··· EXTRACTED MATERIAL

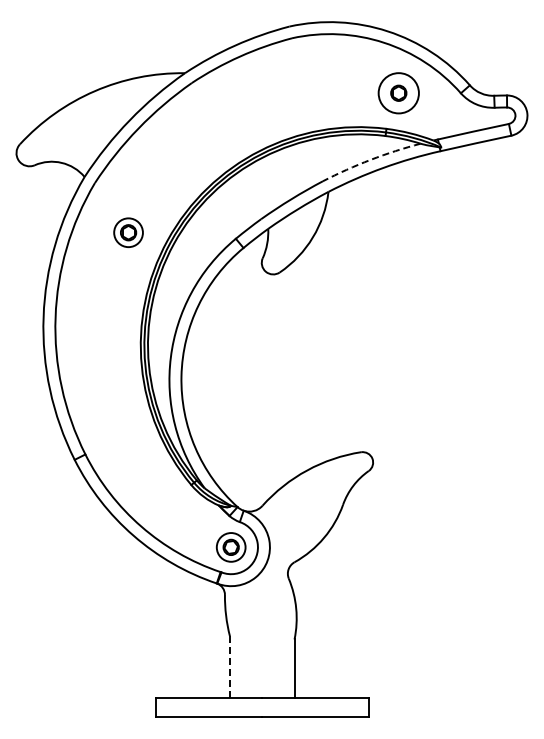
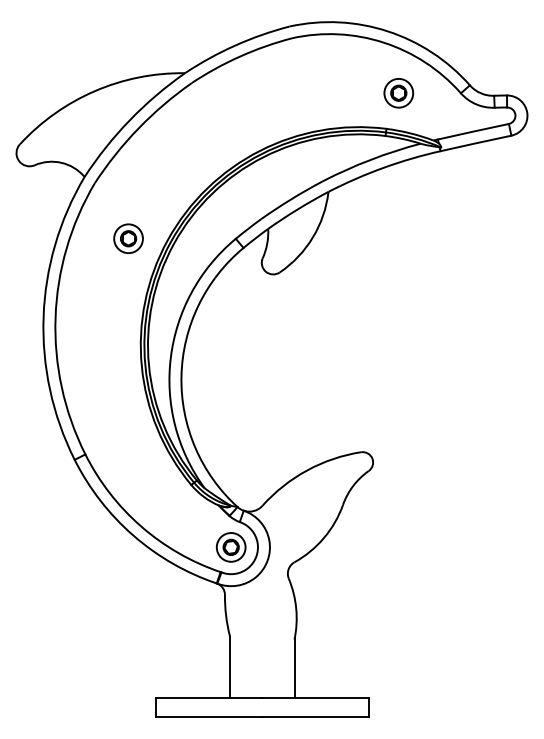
circle at (398, 93) diameter: 40 px -> 29 px
arc at (370, 159): dashed -> solid
part at (128, 232) position: (128, 232) -> (128, 238)
line at (229, 666): dashed -> solid
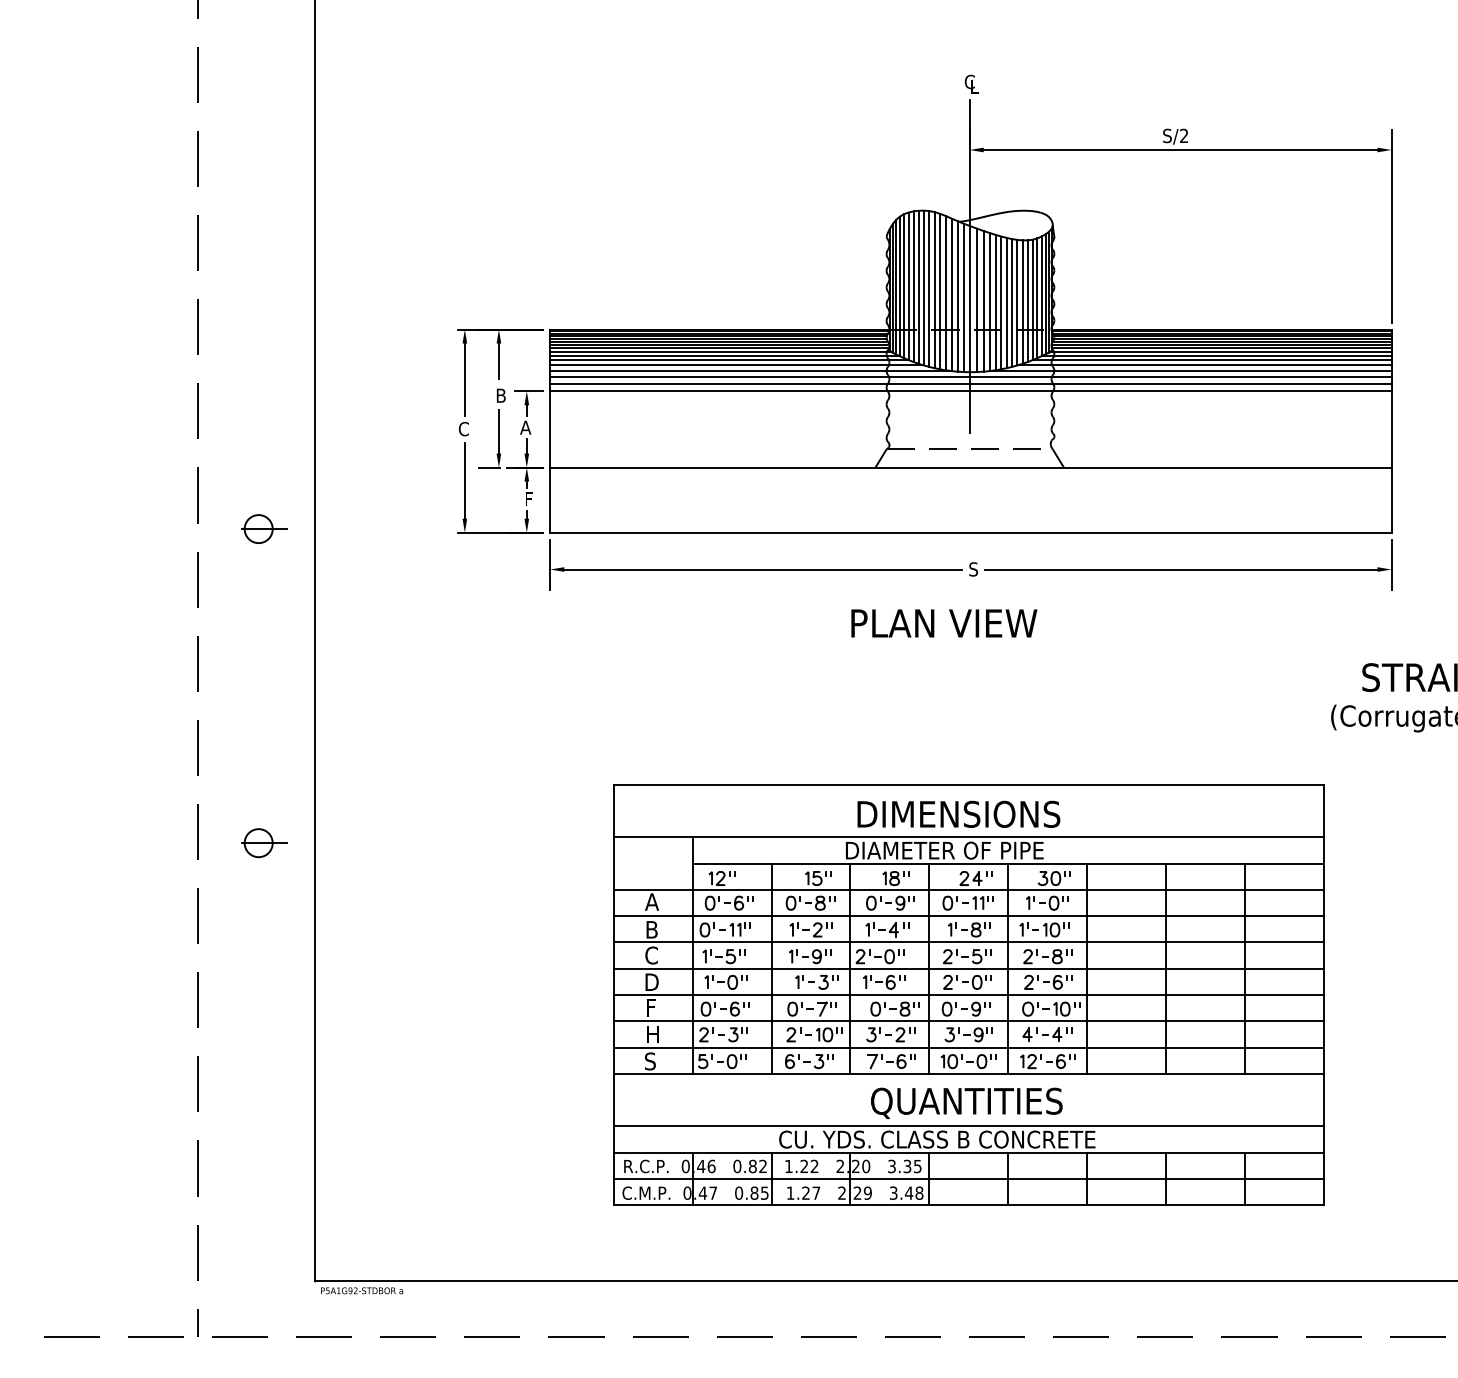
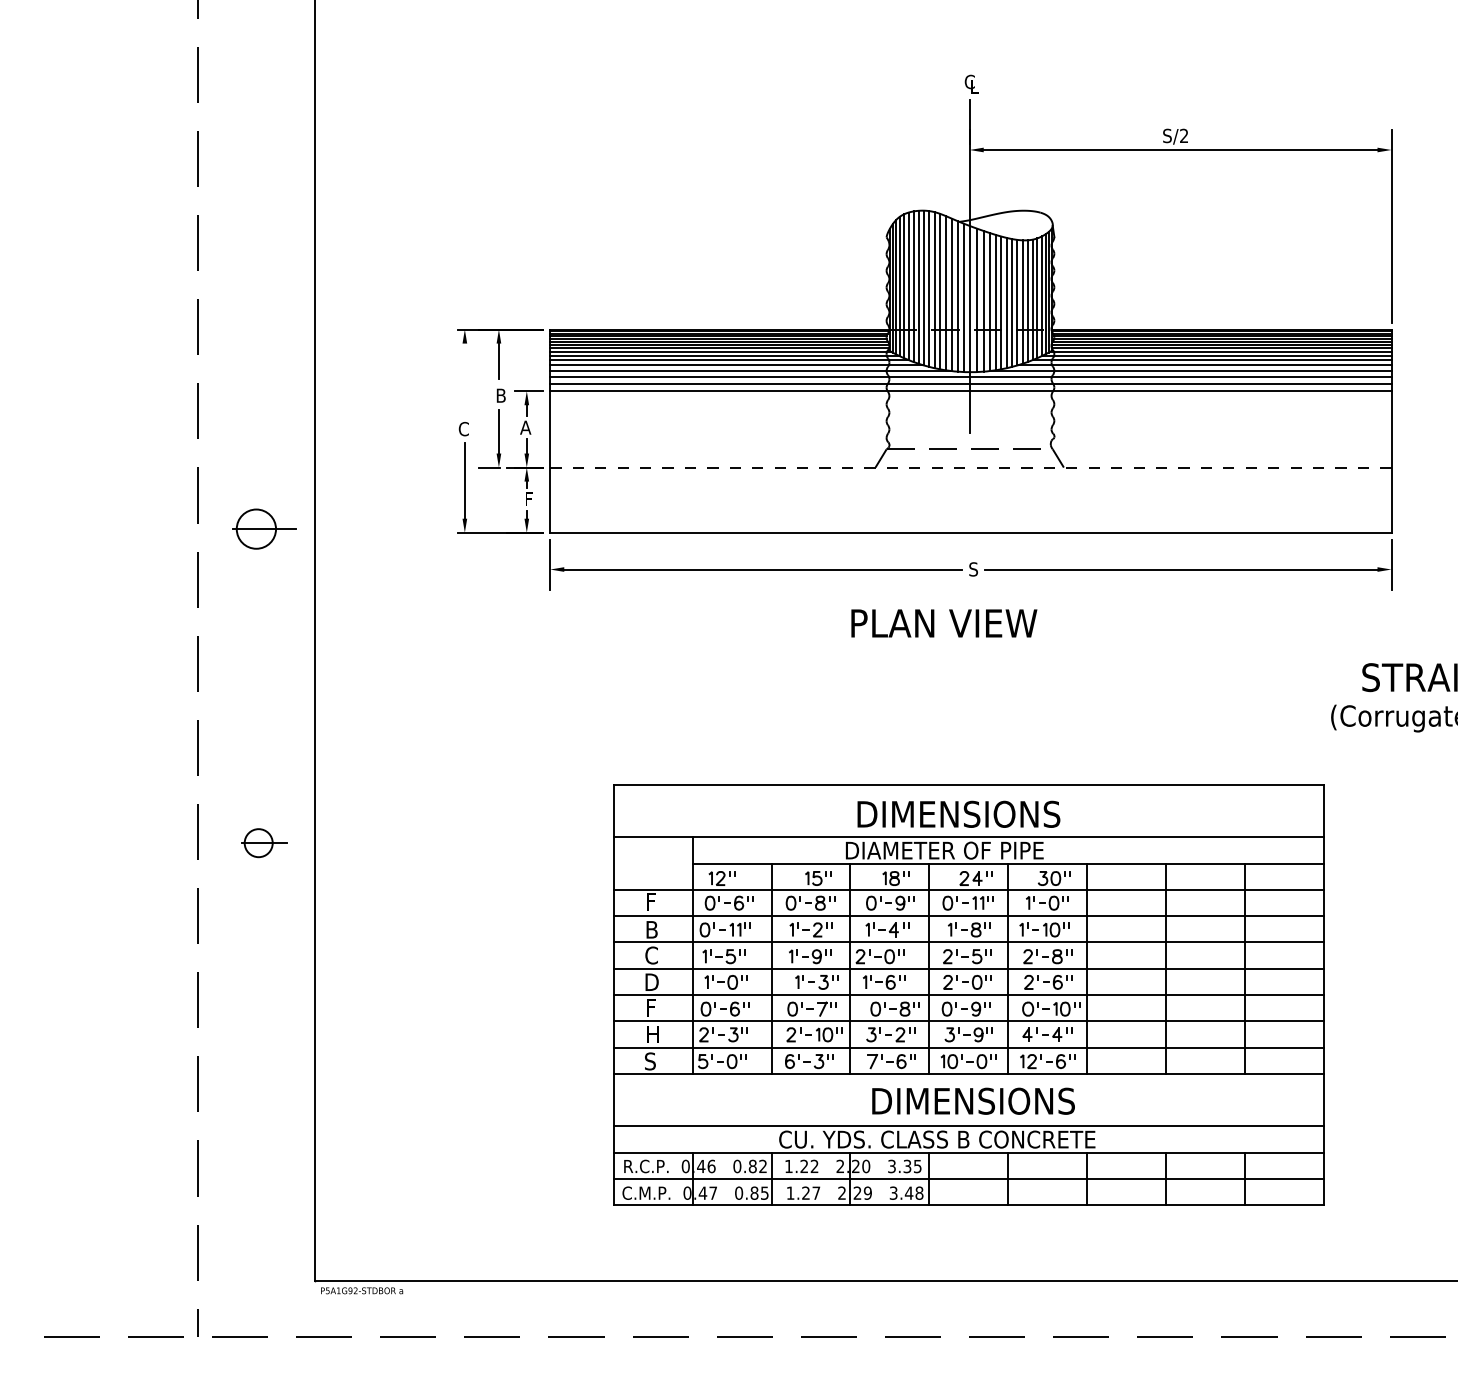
line at (464, 379): present -> none
line at (970, 467): solid -> dashed
part at (264, 528) size: 47x30 px -> 65x42 px
text at (652, 901): A -> F
text at (972, 1102): QUANTITIES -> DIMENSIONS
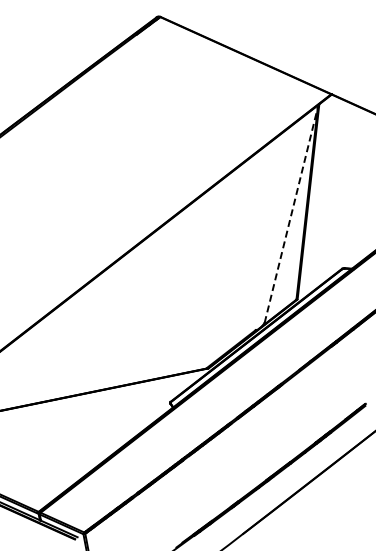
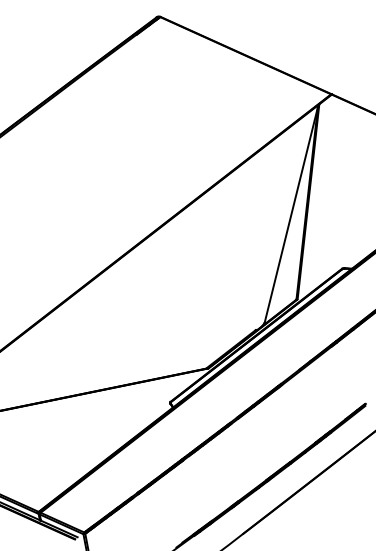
line at (291, 215): dashed -> solid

······

• WHAT TO DO:
Please copy out every line of the entries above word for word, leaving out the pictures.

• ANSWER TO THE TASK:
circle at (398, 93) diameter: 40 px -> 29 px
arc at (370, 159): dashed -> solid
part at (128, 232) position: (128, 232) -> (128, 238)
line at (229, 666): dashed -> solid
line at (464, 379): present -> none
line at (970, 467): solid -> dashed
part at (264, 528) size: 47x30 px -> 65x42 px
text at (652, 901): A -> F
text at (972, 1102): QUANTITIES -> DIMENSIONS
line at (291, 215): dashed -> solid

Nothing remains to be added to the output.